NEW YORK Alex Rodriguez will start the New York Yankees' biggest game of the year on the bench.
After being pinch hit for in Games 3 and 4 against the Baltimore Orioles, the $275 million third baseman was removed from the starting lineup for Game 5 on Friday.
"I'm not happy and obviously disappointed," Rodriguez said. "Want to be in there in the worst way."
Eric Chavez was set to start at third base, while Game 3 star Raul Ibanez will be the designated hitter in the winner-take-all series finale.
"It is difficult. He has meant a lot to the organization, the game of baseball over the years," manager Joe Girardi said. "And he has been a very productive hitter. But he struggled against right-handers in the series, and Chavy has been good against right-handers all year long."
The 37-year-old Rodriguez is 2 for 16 (.125) with no RBIs in the series, going hitless in 12 at-bats against right-handed pitchers with nine strikeouts. He was 0 for 4 with three strikeouts in the opener against Jason Hammel, Baltimore's Game 5 starter.
Chavez hit .298 against righties during the regular season but is 0 for 4 against them in the playoffs.
Girardi contacted Rodriguez at about 1 p.m., before the 14-time All-Star arrived at Yankee Stadium, and informed him of the decision. Rodriguez took batting practice with the regular starters, not the reserves.
"It's never about Joe," Rodriguez said. "I always have to look in the mirror and do what I can do to do the best I can."
Since helping New York win the 2009 World Series, Rodriguez is 10 for 66 (.152) with no homers and six RBIs in postseason play. He hasn't homered in 84 at-bats since Sept. 14.

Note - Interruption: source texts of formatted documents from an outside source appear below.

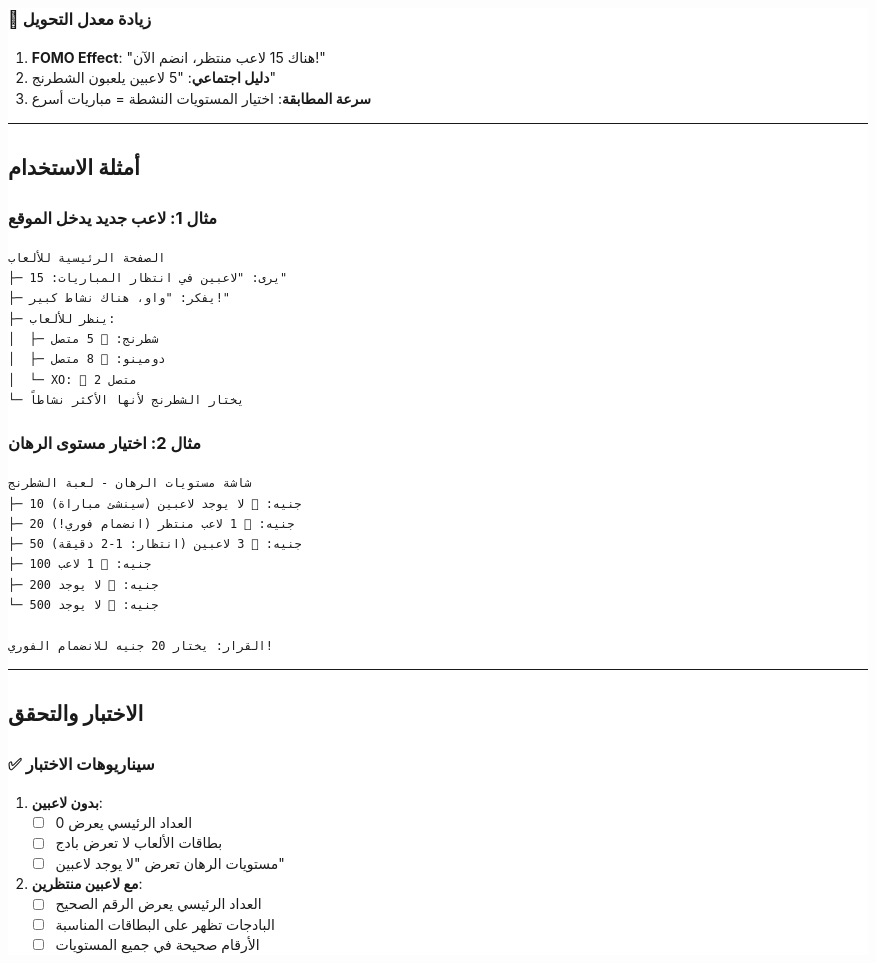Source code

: ### 🎯 زيادة معدل التحويل

1. **FOMO Effect**: "هناك 15 لاعب منتظر، انضم الآن!"
2. **دليل اجتماعي**: "5 لاعبين يلعبون الشطرنج"
3. **سرعة المطابقة**: اختيار المستويات النشطة = مباريات أسرع

---

## أمثلة الاستخدام

### مثال 1: لاعب جديد يدخل الموقع

```
الصفحة الرئيسية للألعاب
├─ يرى: "لاعبين في انتظار المباريات: 15"
├─ يفكر: "واو، هناك نشاط كبير!"
├─ ينظر للألعاب:
│  ├─ شطرنج: 👥 5 متصل
│  ├─ دومينو: 👥 8 متصل
│  └─ XO: 👥 2 متصل
└─ يختار الشطرنج لأنها الأكثر نشاطاً
```

### مثال 2: اختيار مستوى الرهان

```
شاشة مستويات الرهان - لعبة الشطرنج
├─ 10 جنيه: 👥 لا يوجد لاعبين (سينشئ مباراة)
├─ 20 جنيه: 👥 1 لاعب منتظر (انضمام فوري!)
├─ 50 جنيه: 👥 3 لاعبين (انتظار: 1-2 دقيقة)
├─ 100 جنيه: 👥 1 لاعب
├─ 200 جنيه: 👥 لا يوجد
└─ 500 جنيه: 👥 لا يوجد

القرار: يختار 20 جنيه للانضمام الفوري!
```

---

## الاختبار والتحقق

### ✅ سيناريوهات الاختبار

1. **بدون لاعبين**:
   - [ ] العداد الرئيسي يعرض 0
   - [ ] بطاقات الألعاب لا تعرض بادج
   - [ ] مستويات الرهان تعرض "لا يوجد لاعبين"

2. **مع لاعبين منتظرين**:
   - [ ] العداد الرئيسي يعرض الرقم الصحيح
   - [ ] البادجات تظهر على البطاقات المناسبة
   - [ ] الأرقام صحيحة في جميع المستويات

With the Yankees trailing 2-1 in the ninth inning of Game 3, Girardi sent up Ibanez to bat for A-Rod, and Ibanez hit a tying home run. Ibanez homered again in the 12th to give New York a 3-2 win.
Baltimore led 2-1 in the 13th inning in Game 4 when Chavez batted for Rodriguez and lined to third for the final out.
Is getting benched worse than getting pinch hit for?
"I'm not going to get into that," Rodriguez said. "I'm part of this team, and I'm ready to roll, and I'll be ready."
With the Yankees owing Rodriguez $114 million over the next five seasons, managing his decline could become a central issue for the team.
"I ain't worried about years ahead. Just let me worry about today," Girardi said. "The best relationships, the strongest relationships, are always relationships that go through some struggles. Relationships just aren't perfect. I mean, you put a husband and wife together where the relationship was just perfect without any struggles, and you're probably not living on this planet. So relationships go through that.
"So, I mean if things have to be, you know, built back up, we can do that. I have had to do that before. So I don't worry about that."
Fifth on the career list with 647 home runs 115 behind Barry Bonds' record Rodriguez has been slowed by five trips to the disabled list in five seasons: for a strained quadriceps (2008), hip surgery (2009), a strained calf (2010), knee surgery (2011) and a broken hand, sustained July 24 when hit by a pitch from Seattle's Felix Hernandez.
Before the start of spring training in 2009, he admitting using performance-enhancing drugs while he was with the Texas Rangers from 2001-03.
As for the rest of the Yankees' lineup, Derek Jeter was back at shortstop after being moved to DH for a game because of a sore left foot. Jeter led off, followed by left fielder Ichiro Suzuki, second baseman Robinson Cano, first baseman Mark Teixeira, Ibanez, right fielder Nick Swisher, center fielder Curtis Granderson, catcher Russell Martin and Chavez.
Yankees ace CC Sabathia was on the mound. He led the Yankees to a 7-2 win in the opener.
Girardi decided against benching Granderson, who is 1 for 16 (.063) with nine strikeouts in the series. He did not want to start Brett Gardner, who has been limited to three at-bats since mid-April because of an elbow injury that required surgery.
"If Grandy stays in his zone, he will be fine," Girardi said. "That's the big thing he has to concentrate on."
If the Yankees do win, they'll face the Tigers, who have no left-handed starters, CBSSports.com's Danny Knobler notes.
"In fact," Knobler writes, "all four Tiger starters in the ALCS figure to be hard-throwing right-handers, the exact type of pitcher Rodriguez has struggled the most against."